As the eminence of the next influenza pandemic increases, so does the need for combined monitoring and modeling systems able to provide early quantitative predictions. An internet-based survey of influenza-like illness (ILI) – the Great Influenza Survey – was launched in the Netherlands and Belgium in the 2003/2004 influenza season (1). This innovative surveillance system is based on the voluntary online participation of the population who, on a weekly basis, respond to an internet questionnaire (3). The Dutch Great Influenza Survey has been carried out yearly in the Netherlands and Belgium. In Portugal it was implemented in the 2005/2006 season as “Gripenet”, and performed very well for its first year (5).
For the Dutch Great Influenza Survey, the representativeness of the population and ILI rates reported were validated by comparing the data collected through the internet system with data from the National Information Network of GPs (LINH) and the Dutch Sentinel Practice Network, respectively (2).
Within this system, we are also able to obtain real-time incidence data that, in conjunction with mathematical and computer models of transmission (9, 10), can be used as an early warning system to inform public health policy.

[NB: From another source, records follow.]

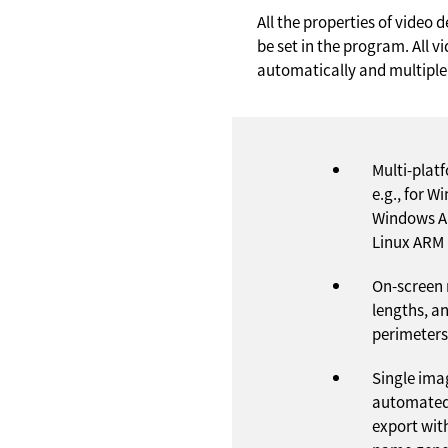
All the properties of video
be set in the program. All 
automatically and multiple
Multi-plat
e.g., for W
Windows A
Linux ARM
On-screen
lengths, a
perimeters
Single ima
automated
export wit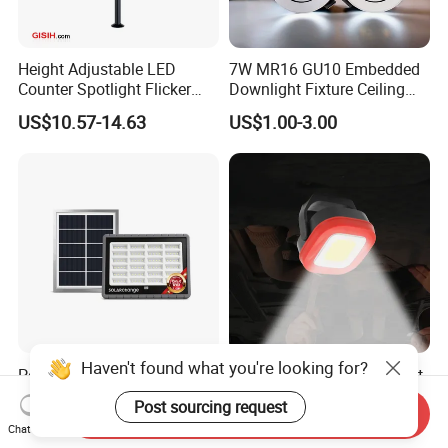
Height Adjustable LED
7W MR16 GU10 Embedded
Counter Spotlight Flicker
Downlight Fixture Ceiling
Free Indoor Jewellry
Dimmable Spotlight
US$10.57-14.63
US$1.00-3.00
Showcase Display Light
Recessed High Power LED
Exterior Outdoor Fixture
Spot Down Light
Haven't found what you're looking for?
Powerful 1000lumens Solar
Wholesale Rotating Bracket
Flood Light Wall Light for
Inspection Work Flood
Post sourcing request
Send Inquiry
Yard and Garden Lighting
Lamp Outdoor Car
US$10.00-10.20
US$7.25-7.82
Chat Now
Needs
Emergency Repairing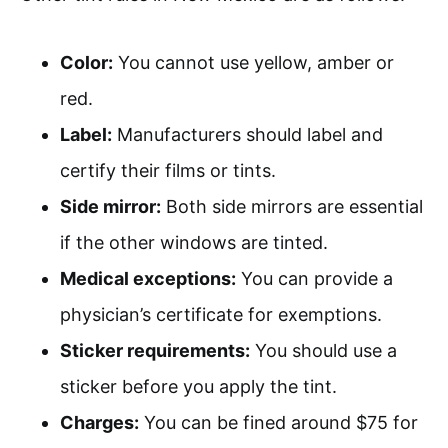
Color:
You cannot use yellow, amber or
red.
Label:
Manufacturers should label and
certify their films or tints.
Side mirror:
Both side mirrors are essential
if the other windows are tinted.
Medical exceptions:
You can provide a
physician’s certificate for exemptions.
Sticker requirements:
You should use a
sticker before you apply the tint.
Charges:
You can be fined around $75 for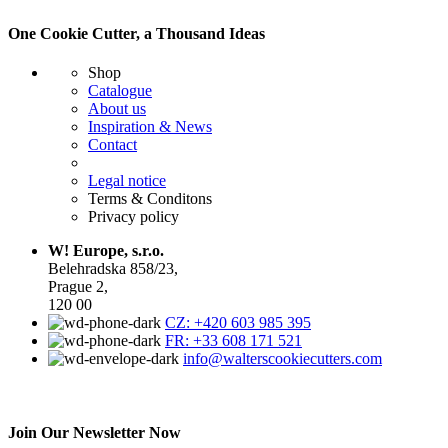
One Cookie Cutter, a Thousand Ideas
Shop
Catalogue
About us
Inspiration & News
Contact
Legal notice
Terms & Conditons
Privacy policy
W! Europe, s.r.o.
Belehradska 858/23,
Prague 2,
120 00
CZ: +420 603 985 395
FR: +33 608 171 521
info@walterscookiecutters.com
Join Our Newsletter Now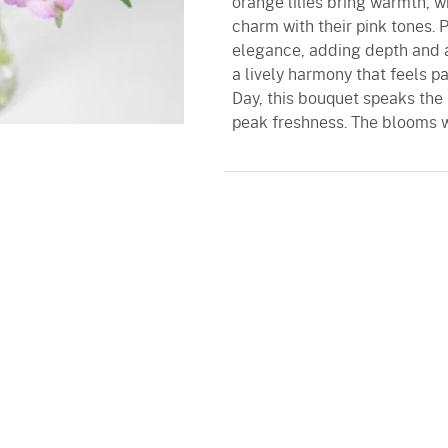
orange lilies bring warmth, w
charm with their pink tones.
elegance, adding depth and a
a lively harmony that feels p
Day, this bouquet speaks the 
peak freshness. The blooms w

The effectiveness of the system however, critically depends on the collection of representative and timely data.
Traditionally, influenza activity in Portugal, and in Europe as a whole, is monitored using a combination of clinical and virological information collected through a network of sentinel medical practitioners (GPs) and a network of reference laboratories. The data are gathered and compiled by the European Influenza Surveillance Scheme (EISS) (11, 12, 4). Comparison of the results from the internet-based system (1, 3) with the official Portuguese and EISS results are beginning to reveal important complementarities that this project intends to explore further (5).
The monitoring of ILI and influenza by EISS is well established and has proved to be reliable over the years. Moreover, the scheme functions as an important source of scientific information with regard to virological data and vaccine composition that are not possible in an internet-based surveillance system. The key role of the GPs in the EISS surveillance system ensures a high level of continuity and scrutiny, characteristics that remain to be proven with the internet-based system.

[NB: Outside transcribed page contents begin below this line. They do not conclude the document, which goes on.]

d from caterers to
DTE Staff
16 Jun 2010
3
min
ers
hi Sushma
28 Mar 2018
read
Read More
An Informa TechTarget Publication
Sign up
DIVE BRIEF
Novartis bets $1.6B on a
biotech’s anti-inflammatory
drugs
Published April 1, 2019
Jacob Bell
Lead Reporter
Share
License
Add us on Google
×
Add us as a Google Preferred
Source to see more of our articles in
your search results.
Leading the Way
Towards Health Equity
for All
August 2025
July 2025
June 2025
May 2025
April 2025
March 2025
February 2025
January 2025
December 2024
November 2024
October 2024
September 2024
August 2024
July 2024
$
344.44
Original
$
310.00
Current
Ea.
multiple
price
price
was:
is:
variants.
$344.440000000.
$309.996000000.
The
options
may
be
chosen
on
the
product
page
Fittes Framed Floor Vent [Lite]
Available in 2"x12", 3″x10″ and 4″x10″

The internet-based system, relying on weekly questionnaires completed online, needs in average 4 days until reported incidence rates can be reliably deduced from real-time data, giving this internet-based approach a head start of 4 to 5 days compared to the information provided via sentinel GPs (2). The incidence curves determined by the internet-based system were qualitatively similar to those of EISS but considerably higher. According to the data collected in 2006/2007 the incidence of ILI in the Netherlands, Belgium and Portugal was approximately equal: 6.6% in the Netherlands, 6.1% in Belgium and 5.6% in Portugal, while according to EISS data the incidence in the Netherlands was 0.8%, 3.9% in Belgium, and 0.6% in Portugal (5). This is an important discrepancy whose investigation relies on the continuity of the internet-based data collection and further comparisons with the EISS data.
Moreover, the system includes a broad range of science communication and education activities and functions as an interactive enterprise. This is ensured by a task force that includes experts on virology, public health, mathematics, science communication, informatics, education and social sciences.

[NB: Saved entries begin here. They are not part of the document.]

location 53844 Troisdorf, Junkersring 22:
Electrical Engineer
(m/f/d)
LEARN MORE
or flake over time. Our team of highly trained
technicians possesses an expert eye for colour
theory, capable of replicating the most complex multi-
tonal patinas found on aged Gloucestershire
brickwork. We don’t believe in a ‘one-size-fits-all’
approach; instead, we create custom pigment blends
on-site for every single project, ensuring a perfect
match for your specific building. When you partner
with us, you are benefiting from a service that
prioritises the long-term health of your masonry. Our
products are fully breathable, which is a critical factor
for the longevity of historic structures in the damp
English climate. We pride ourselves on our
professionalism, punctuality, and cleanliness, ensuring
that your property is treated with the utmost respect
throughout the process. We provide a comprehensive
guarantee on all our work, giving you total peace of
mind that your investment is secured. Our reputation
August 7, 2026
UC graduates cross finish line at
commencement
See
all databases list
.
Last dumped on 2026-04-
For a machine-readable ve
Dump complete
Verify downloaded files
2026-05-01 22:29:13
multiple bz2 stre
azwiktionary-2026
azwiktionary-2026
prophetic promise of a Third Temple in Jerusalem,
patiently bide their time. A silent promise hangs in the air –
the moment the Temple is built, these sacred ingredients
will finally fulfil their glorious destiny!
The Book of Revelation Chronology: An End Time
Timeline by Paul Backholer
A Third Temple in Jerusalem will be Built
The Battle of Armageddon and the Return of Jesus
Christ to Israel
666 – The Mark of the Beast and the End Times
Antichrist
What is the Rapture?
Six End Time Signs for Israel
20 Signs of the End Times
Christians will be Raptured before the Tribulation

The use of the internet for surveys and health research has been previously considered, especially in association with themes likely to generate public anxiety, like bio-terrorist threats or anticipated outbreaks of pandemic infectious diseases (6). A major concern of web-based surveys is the non-representative nature of the participants and it is instinctively believed that results are likely to be biased. This belief, however, should be strongly contested and it has been argued that internet samples may actually be more representative that traditional samples (7, 8).